Inbound Logistics | January 2026

THOUGHT Leaders CONTENT PARTNERS

Why Transportation Strategy Can’t Be Static in a Volatile Market

Q From a COO’s perspective, what’s the biggest mistake leaders make when planning transportation strategy for the year ahead? A The biggest mistake is assuming the market will behave the way it did last year. Transportation planning is still often anchored to historical pricing, static forecasts, and the belief that volatility is temporary. But that’s no longer the environment we’re facing. In 2026, leaders face real forces that directly affect transportation outcomes: evolving trade policies and tariffs, persistent labor constraints, regulatory pressure, and uneven capacity recovery across modes and equipment types . When transportation strategy is built on last year’s conditions, it breaks the moment those forces shift. From an operational standpoint, the risk isn’t simply higher costs; it’s being locked into decisions that can’t adapt when the market inevitably moves. Q How do changes within the business itself complicate transportation decisions? A Transportation strategy doesn’t exist in isolation, it evolves with the business. New customers, changes in suppliers, shifts in production locations, or expansion into new markets all reshape freight patterns, often faster than organizations expect. What worked for one customer mix or supplier footprint may no longer apply as the business grows or changes.

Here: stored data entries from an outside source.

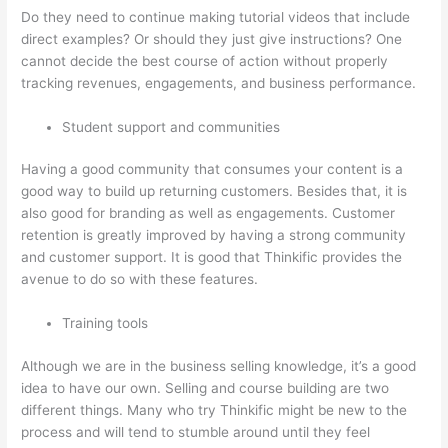
Do they need to continue making tutorial videos that include
direct examples? Or should they just give instructions? One
cannot decide the best course of action without properly
tracking revenues, engagements, and business performance.
Student support and communities
Having a good community that consumes your content is a
good way to build up returning customers. Besides that, it is
also good for branding as well as engagements. Customer
retention is greatly improved by having a strong community
and customer support. It is good that Thinkific provides the
avenue to do so with these features.
Training tools
Although we are in the business selling knowledge, it’s a good
idea to have our own. Selling and course building are two
different things. Many who try Thinkific might be new to the
process and will tend to stumble around until they feel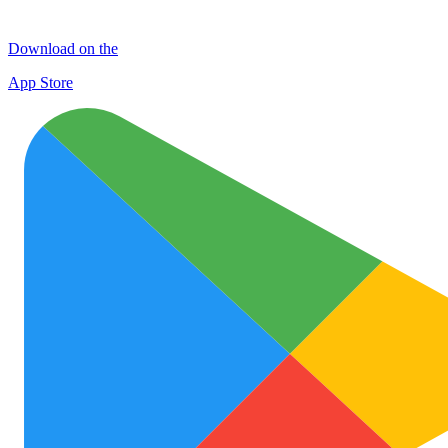
Download on the
App Store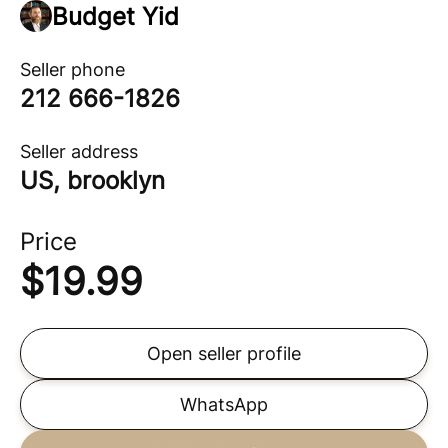
Budget Yid
Seller phone
212 666-1826
Seller address
US, brooklyn
Price
$
19.99
Open seller profile
WhatsApp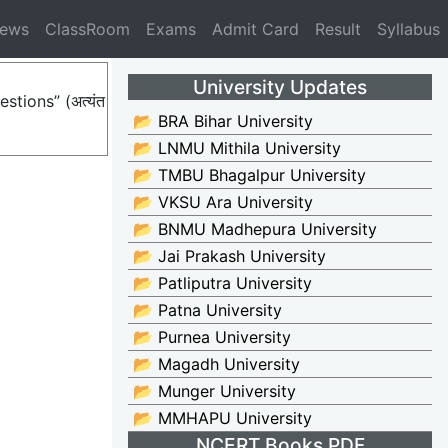
News
ClassRoom
Exams
Admit Card
Result
Syllabus
University Updates
stions” (अत्यंत
📂 BRA Bihar University
📂 LNMU Mithila University
📂 TMBU Bhagalpur University
📂 VKSU Ara University
📂 BNMU Madhepura University
📂 Jai Prakash University
📂 Patliputra University
📂 Patna University
📂 Purnea University
📂 Magadh University
📂 Munger University
📂 MMHAPU University
NCERT Books PDF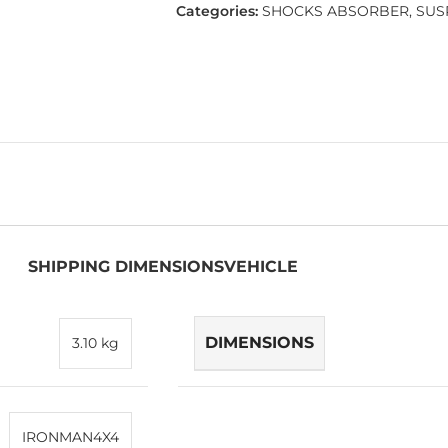
Categories:
SHOCKS ABSORBER
,
SUS
SHIPPING DIMENSIONS
VEHICLE
DIMENSIONS
3.10 kg
IRONMAN4X4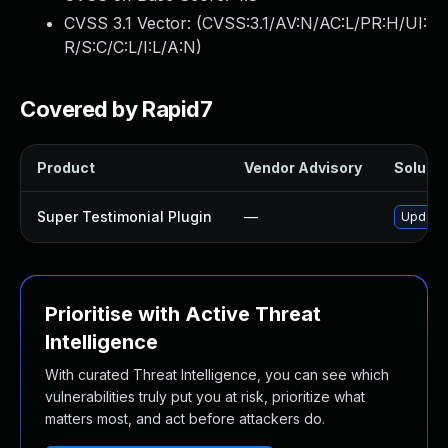
CVSS 3.1 Vector: (
CVSS:3.1/AV:N/AC:L/PR:H/UI:
R/S:C/C:L/I:L/A:N
)
Covered by Rapid7
Product
Vendor Advisory
Solutio
Super Testimonial Plugin
—
Update 
Prioritise with Active Threat
Intelligence
With curated Threat Intelligence, you can see which
vulnerabilities truly put you at risk, prioritize what
matters most, and act before attackers do.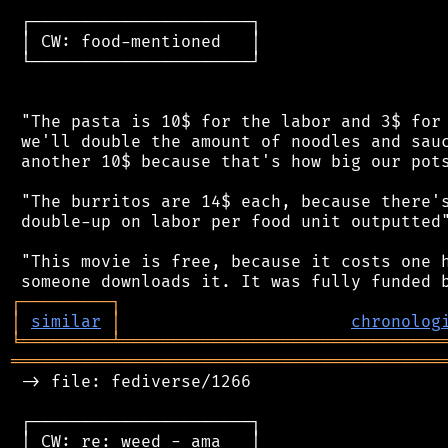
 ┌──────────────────────┐

 │ CW: food-mentioned   │

 └──────────────────────┘

 "The pasta is 10$ for the labor and 3$ for 
 we'll double the amount of noodles and sauc
 another 10$ because that's how big our pots
 "The burritos are 14$ each, because there's
 double-up on labor per food unit outputted"
 "This movie is free, because it costs one h
┌
─
─
─
─
─
─
─
─
─
┐
│
similar
│
chronolog
╘
═════════
╧
════════════════════════════════
═══════════════════════════════════════════
 -> file: fediverse/1266

 ┌──────────────────────┐

 │ CW: re: weed - ama   │
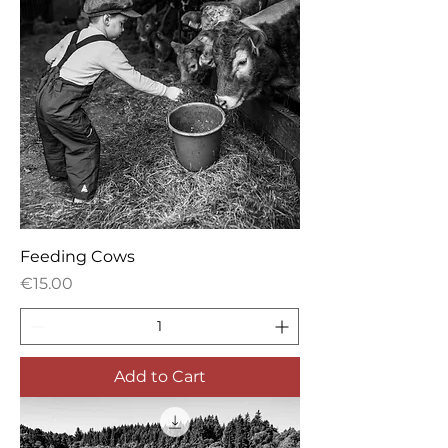
Feeding Cows
Price
€15.00
Add to Cart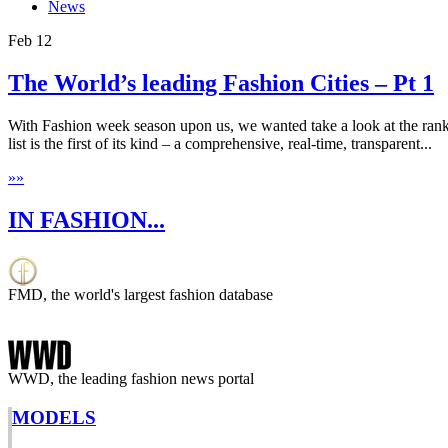
News
Feb
12
The World’s leading Fashion Cities – Pt 1
With Fashion week season upon us, we wanted take a look at the rank
list is the first of its kind – a comprehensive, real-time, transparent...
»
»
IN FASHION...
FMD, the world's largest fashion database
WWD, the leading fashion news portal
MODELS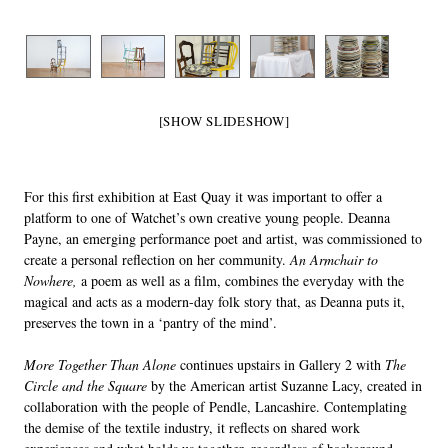
[SHOW SLIDESHOW]
For this first exhibition at East Quay it was important to offer a
platform to one of Watchet’s own creative young people. Deanna
Payne, an emerging performance poet and artist, was commissioned to
create a personal reflection on her community.
An Armchair to
Nowhere,
a poem as well as a film, combines the everyday with the
magical and acts as a modern-day folk story that, as Deanna puts it,
preserves the town in a ‘pantry of the mind’.
More Together Than Alone
continues upstairs in Gallery 2 with
The
Circle and the Square
by the American artist Suzanne Lacy, created in
collaboration with the people of Pendle, Lancashire. Contemplating
the demise of the textile industry, it reflects on shared work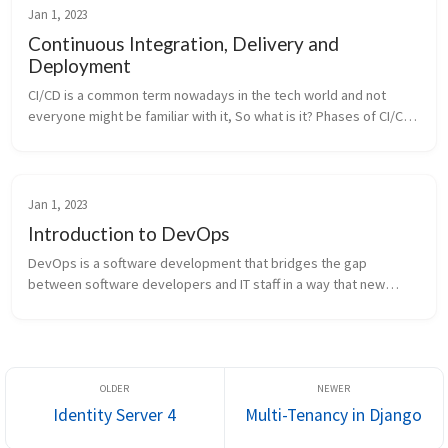
Jan 1, 2023
Continuous Integration, Delivery and
Deployment
CI/CD is a common term nowadays in the tech world and not
everyone might be familiar with it, So what is it? Phases of CI/CD
Pipeline Key Terms CI/CD is a software development process
that automa...
Jan 1, 2023
Introduction to DevOps
DevOps is a software development that bridges the gap
between software developers and IT staff in a way that new
features can be released more quickly and get immediate
feedback. This is made possi...
Identity Server 4
Multi-Tenancy in Django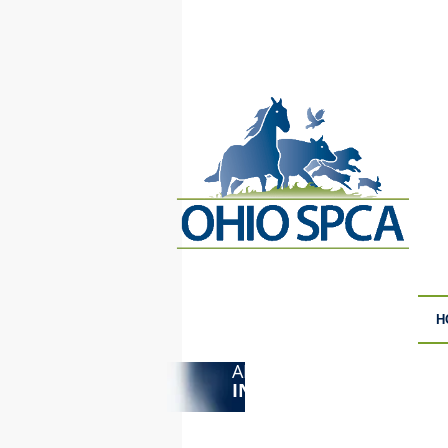
H
ANIMAL CRUELTY
F
INVESTIGATIONS
S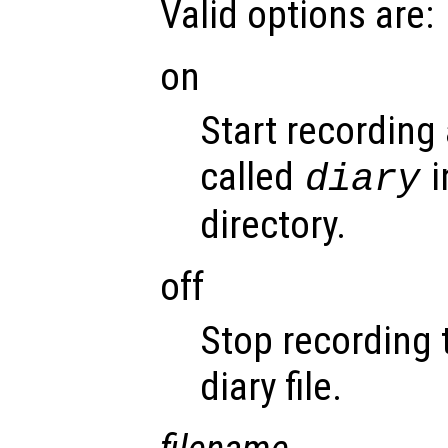
Valid options are:
on
Start recording 
called
i
diary
directory.
off
Stop recording 
diary file.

COOs see this firsthand when legacy contracts, lane strategies, or carrier assumptions no longer align with how freight actually flows. Teams are then forced to manage around structural misalignment instead of executing efficiently. The challenge isn’t that the original strategy was flawed; it’s that it wasn’t designed to flex alongside business change. Q Why is it critical to rethink transportation strategy now, particularly given where contract and spot market dynamics are heading? A We’re entering a cycle where traditional contract and spot market relationships are becoming less predictable. Historically, contracts provided stability while the spot market absorbed volatility. As we move forward in 2026, those curves are increasingly compressing, with periods where spot rates undercut contract pricing, followed by rapid reversals when capacity tightens. When transportation strategy is overly rigid, organizations miss opportunities in soft markets and face heightened exposure when conditions shift. From a COO’s perspective, the goal isn’t to chase the lowest rate; it’s to build a balanced approach that protects the business across market cycles. Leaders who fail to rethink their transportation strategy now risk structural misalignment at the very moment volatility accelerates again.